How Can You Quickly Upgrade Your Brain?

Multiple studies have found a correlation between impaired brain function and a less-than-ideal diet. Can eating a lot of French fries and burgers really be bad for your brain? 

Growing research says yes. It indicates that the link between your diet and your mental health is more directly impactful than previously understood. A healthy diet has a substantial effect on the health of your body, providing quality fuel for your body from the inside-out. If you consume saturated animal fats (such as red meat or poultry) and white sugar (such as cookies and pastries) on a regular basis, you are filling your body with poor quality fuel. Saturated animal fats have been shown to raise cholesterol levels and increase the risk of heart disease and stroke. Sugar increases the risk of obesity, diabetes, and heart disease. It accelerates aging and causes tooth decay. Your body functions best with a high-quality diet that fuels your body with an abundance of naturally occurring vitamins, minerals, and other critical nutrients as found in organic vegetables and fruits.  

To test what foods are best for yourself, you can start by paying attention to how different foods make you feel. Do you feel sluggish or tired after a high-fat, processed meal such as a hamburger and milkshake? Sugar-laden, processed foods can cause rapid spikes in blood sugar, can clog your arteries, and cause inflammation in your gut. The worst part? Processed foods which are full of sugar, refined carbohydrates, and saturated animal fats – deliver only empty calories that can cause your waistline to swell, your immune function to suffer, and your mental health to decline.   

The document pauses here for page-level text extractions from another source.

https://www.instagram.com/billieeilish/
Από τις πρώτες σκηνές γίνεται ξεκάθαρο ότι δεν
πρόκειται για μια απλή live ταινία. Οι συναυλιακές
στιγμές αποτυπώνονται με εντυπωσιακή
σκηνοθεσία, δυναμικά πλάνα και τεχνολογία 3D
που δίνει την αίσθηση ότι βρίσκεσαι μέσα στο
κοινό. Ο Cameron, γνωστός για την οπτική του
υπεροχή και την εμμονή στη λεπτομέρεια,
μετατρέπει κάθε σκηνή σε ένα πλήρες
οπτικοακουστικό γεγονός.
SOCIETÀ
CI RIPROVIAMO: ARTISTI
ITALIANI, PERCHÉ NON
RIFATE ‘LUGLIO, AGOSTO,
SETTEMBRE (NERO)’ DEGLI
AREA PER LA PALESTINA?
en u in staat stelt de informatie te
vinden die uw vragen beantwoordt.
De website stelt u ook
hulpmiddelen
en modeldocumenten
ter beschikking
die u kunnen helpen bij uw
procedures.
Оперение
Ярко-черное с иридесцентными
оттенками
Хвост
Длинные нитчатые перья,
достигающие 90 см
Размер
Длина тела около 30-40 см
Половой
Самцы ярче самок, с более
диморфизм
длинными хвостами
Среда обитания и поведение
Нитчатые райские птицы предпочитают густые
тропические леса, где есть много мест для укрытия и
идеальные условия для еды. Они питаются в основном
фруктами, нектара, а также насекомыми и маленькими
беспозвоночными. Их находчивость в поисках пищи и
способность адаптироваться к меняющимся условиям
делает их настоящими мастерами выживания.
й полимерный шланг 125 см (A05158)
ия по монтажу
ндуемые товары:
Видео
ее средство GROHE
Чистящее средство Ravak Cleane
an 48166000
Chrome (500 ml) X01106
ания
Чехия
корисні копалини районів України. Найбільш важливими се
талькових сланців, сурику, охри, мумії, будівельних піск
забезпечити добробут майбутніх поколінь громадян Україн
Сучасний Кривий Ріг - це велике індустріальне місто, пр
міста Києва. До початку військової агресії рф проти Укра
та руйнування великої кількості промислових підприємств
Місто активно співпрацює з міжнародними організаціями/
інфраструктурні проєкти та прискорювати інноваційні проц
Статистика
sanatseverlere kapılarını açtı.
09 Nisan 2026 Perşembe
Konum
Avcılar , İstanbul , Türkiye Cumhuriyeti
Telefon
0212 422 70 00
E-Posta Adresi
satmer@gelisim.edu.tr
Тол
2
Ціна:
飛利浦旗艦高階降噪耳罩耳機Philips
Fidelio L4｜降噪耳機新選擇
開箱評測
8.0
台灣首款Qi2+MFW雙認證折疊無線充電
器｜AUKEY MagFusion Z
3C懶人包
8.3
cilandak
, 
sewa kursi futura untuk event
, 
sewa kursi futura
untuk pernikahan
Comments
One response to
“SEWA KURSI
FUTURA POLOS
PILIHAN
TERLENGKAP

So, what type of diet is best for optimal neurologic function? Studies have compared a traditional Mediterranean diet and Japanese diet to a typical "Western" diet. For those who eat their own native, traditional diet, researchers found that the risk of depression is 25% to 35% lower than the general population. Scientists believe this may be because the composition of their traditional diets are generally high in vegetables, fruits, unprocessed grains, fish, and seafood, and contain only modest amounts of lean meat and dairy. In contrast to red meat or poultry, wild-caught fish contain low amounts of saturated fat, no trans fat and are high in beneficial Omega-3 fatty acids. A the traditional diet also avoids unhealthy staples found in the Western diet, such as processed foods loaded with refined sugar, salt and oil.   

Designing a delicious, plant-based diet can help upgrade your mood and mental health. Kick sugar and processed foods completely out of your diet. Instead, fill your meals with a wide array of organic fruits, vegetables, nuts, seeds, legumes, unprocessed grains and wild caught fish, twice per week. To preserve the natural, unprocessed vitamins and nutrients, avoid heating fruits and vegetables over the boiling point (212°F) to better retain their beneficial nutrients as much as possible. Yes, fried foods and oven-baked foods (heated at temperatures far above 212°F) are out. Also, go dairy-free and avoid its undesirable cow hormones and high saturated fat. Foods such as avocados, blueberries, wild-caught fish, turmeric, and broccoli are all great examples of foods to eat often to keep your brain healthy and happy.  

The importance of proper nutrition to whole-body health is massive. Your immune system, brain health, cardiovascular function, and waistline all depend on the quality of the foods you eat. Ultimately, it’s up to you to upgrade your mind and body by fueling them with delicious, whole, unprocessed foods.  

Resources

  1. Li, Ye, et al. “Dietary Patterns and Depression Risk: A Meta-Analysis.” Psychiatry Research, Elsevier, 11 Apr. 2017, www.sciencedirect.com/science/article/abs/pii/S0165178117301981. 
  2. DeYoung, Darren. “The Critical Role Nutrition Plays in Mental Health.” World of Psychology, 8 July 2018, psychcentral.com/blog/the-critical-role-nutrition-plays-in-mental-health/.  
  3. Gunnars, Kris. “Processed Foods: Health Risks and Dangers.” Medical News Today, MediLexicon International, 1 Aug. 2017, www.medicalnewstoday.com/articles/318630#takeaway
  4. Selhub, Eva. “Nutritional Psychiatry: Your Brain on Food.” Harvard Health Blog, 31 Mar. 2020, www.health.harvard.edu/blog/nutritional-psychiatry-your-brain-on-food-201511168626.